Most of his letters were filled with his own delusional beliefs of how his sentence was going to be overturned and about how he was watching inmates around him being released every day. In these letters, I was instructed to call the warden, and I guess what you would call the clergyman, and beg for his early release. I did this every day for a long while, left messages that is. Apparently wardens and clergymen in prisons are busy people.

His dad used to call me sometimes. He had such a kind voice on the phone. He would ask me how I was holding up and if I needed anything. I always told him I didn’t even though I knew he knew I was having financial troubles- all because of the collect calls. He used to ask me often when I was going to relocate from Florida to Texas. I avoided the subject best I could. After all, there are no oceans in Texas, not in this part anyways. He paid my phone bill a couple of times.

I used to take pictures with disposable cameras. Dozens of pictures and I would send these a few at a time in my letters to him. I used to spritz my letters with perfume- a cheap spray I bought from Walmart and never actually wore because I never used to enjoy perfume back then. Sometimes I would tear out the fragrance flip-up advertisements from magazines and create envelopes out of them, never any fragrances that I ever actually wore.

I used to send him books of stamps, sometimes half-books, sometimes full ones. Oftentimes I would lose full books of stamps and find them much later when my bank balance was below zero. In times like this, finding those stamps made me happy. Except for the occasional letter to friends in other countries, I can’t remember the last time I used a stamp but I know it’s been nearly fourteen years since I’ve bought a book of stamps.
....
The tasks>
1. Answer these from the passage about the prison letters:
(a) Whom did the letters instruct the writer to call?
(b) What did his dad pay for a couple of times?
(c) Where was the perfume for the letters bought?
2. Carry on the passage about the prison letters from the point where it stops.
....
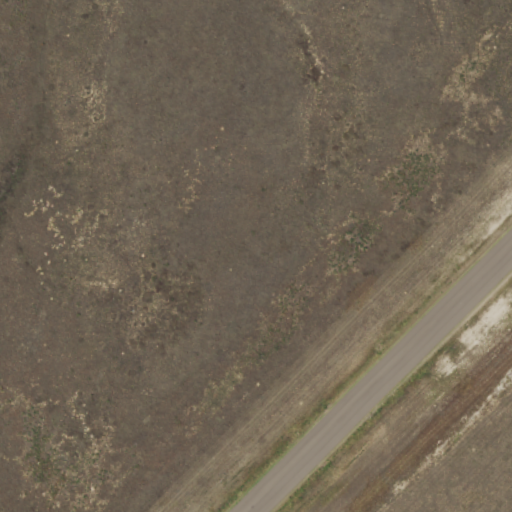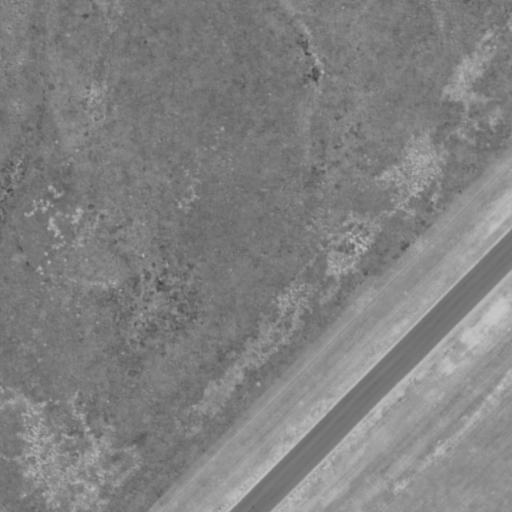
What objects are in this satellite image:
airport: (256, 256)
airport runway: (381, 381)
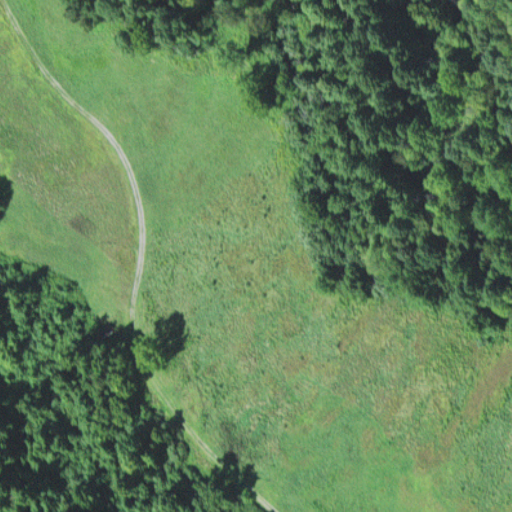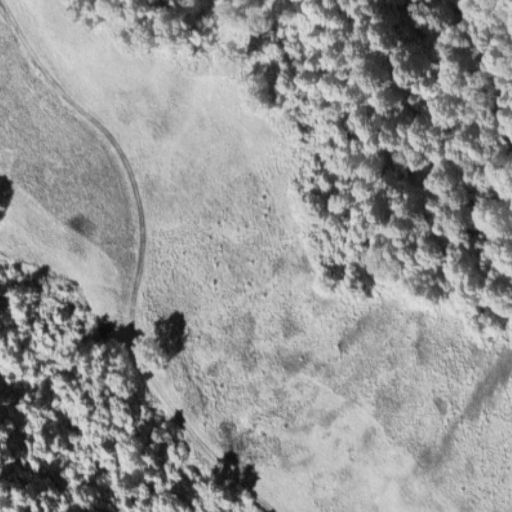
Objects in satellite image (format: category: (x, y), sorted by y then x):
road: (139, 259)
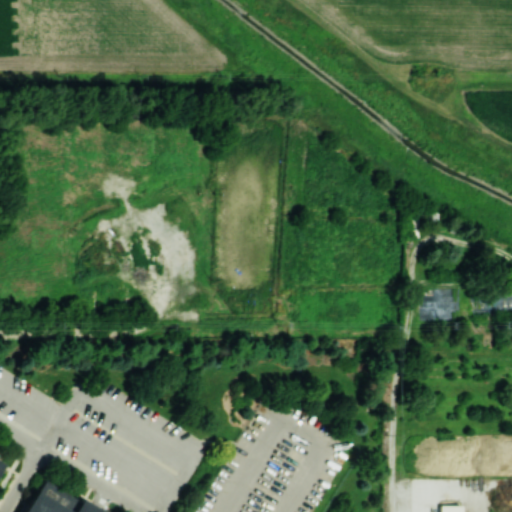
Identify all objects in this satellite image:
crop: (423, 32)
crop: (97, 36)
river: (365, 105)
crop: (493, 113)
crop: (139, 128)
crop: (33, 193)
crop: (245, 209)
road: (4, 332)
road: (136, 418)
road: (287, 425)
road: (84, 438)
road: (69, 471)
road: (19, 482)
building: (53, 501)
building: (54, 504)
building: (447, 508)
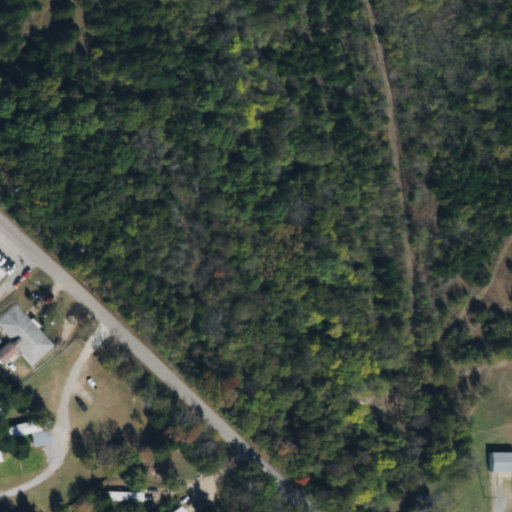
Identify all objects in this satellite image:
building: (1, 273)
building: (21, 337)
road: (153, 365)
road: (58, 415)
building: (26, 431)
building: (497, 462)
road: (217, 476)
building: (116, 496)
road: (494, 502)
building: (173, 509)
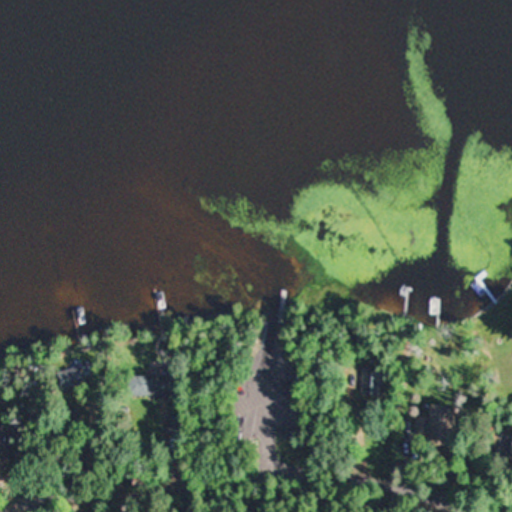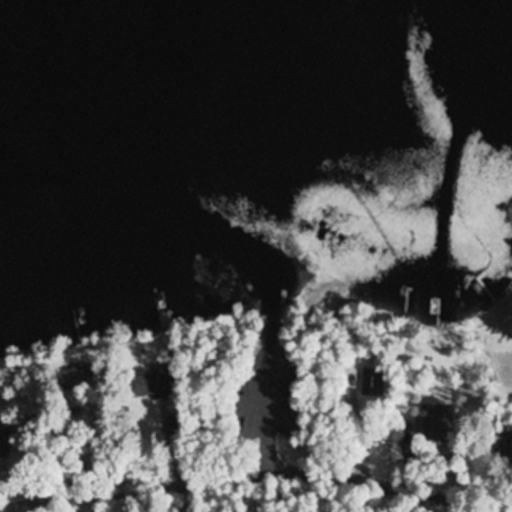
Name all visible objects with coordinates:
building: (69, 377)
building: (370, 382)
building: (145, 386)
road: (272, 406)
building: (431, 426)
building: (2, 441)
building: (508, 447)
road: (248, 468)
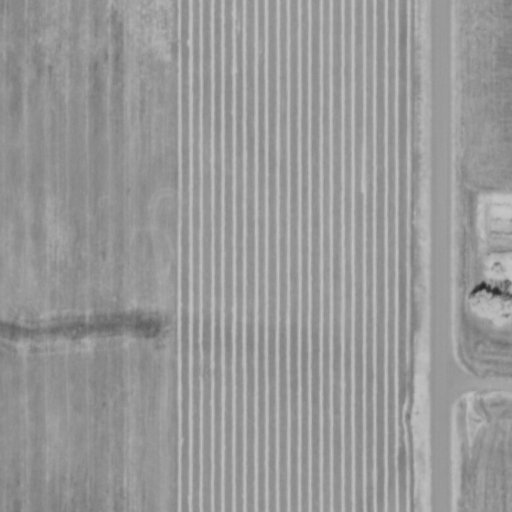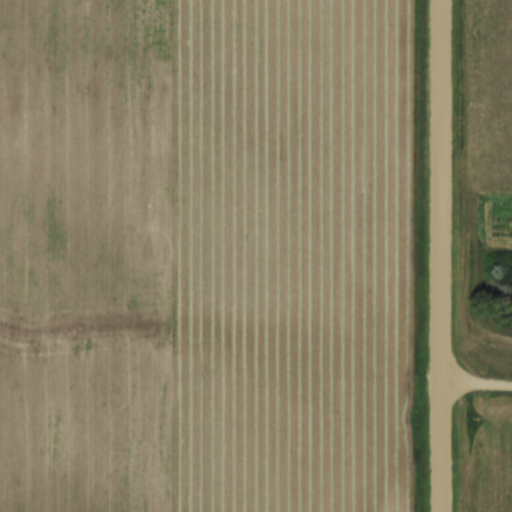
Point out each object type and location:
road: (449, 255)
road: (481, 376)
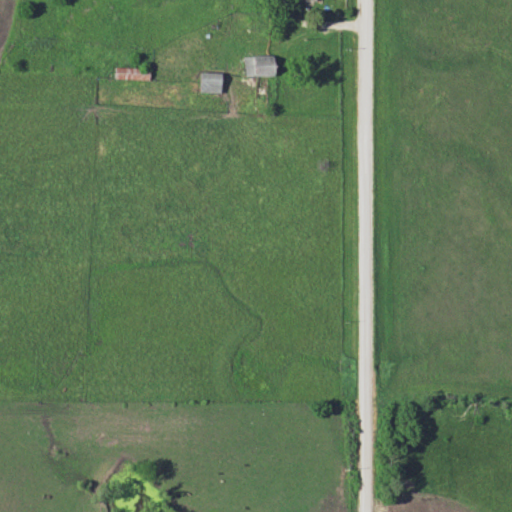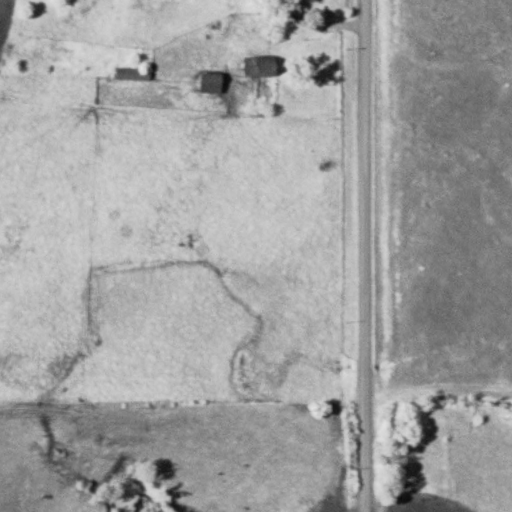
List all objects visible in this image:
building: (252, 65)
building: (203, 81)
road: (361, 256)
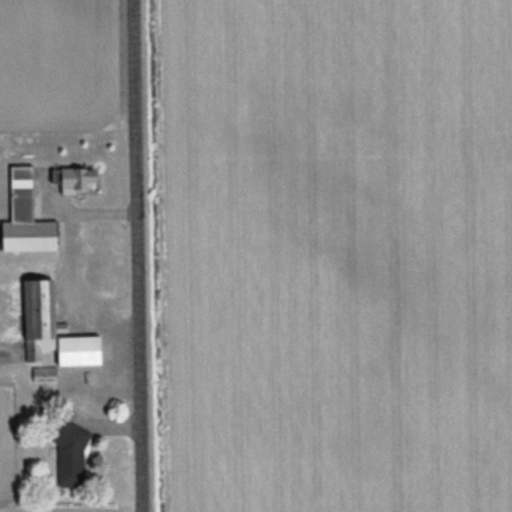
....
Expected responses>
1.
(a) The warden and the clergyman.
(b) The writer's phone bill.
(c) Walmart.

2.
The envelopes his letters came in were always stamped “SENT FROM AN INMATE IN X CORRECTIONAL FACILITY.” I was still living with my parents, well I had moved back in with them, and it seemed that the letters stopped coming. I did my best to get to the mailbox before they did but when I was pregnant and working full-time, it wasn’t always quite that easy. I was exhausted often. Exhausted and depressed.

I’m sure more than a few of the letters he sent to me were thrown out by my parents before I could see them. Finally, I went and paid for a post office box. I felt so accomplished for having done such an adult thing. I checked that box religiously. I think my parents had thought the letters had stopped coming and I’m sure they were happy.

I kept his letters neatly filed away in the top drawer of a small nightstand that I had had for all of my life. It was white with yellow flowers on the front of the two drawers. It was the same dresser that I used to hide my cigarettes in when I first started smoking. I never in my life- before or after that period of time- used that nightstand for anything else, and after I threw out all of his letters, that little, white, two-drawer dresser with the yellow flowers painted on it remained empty.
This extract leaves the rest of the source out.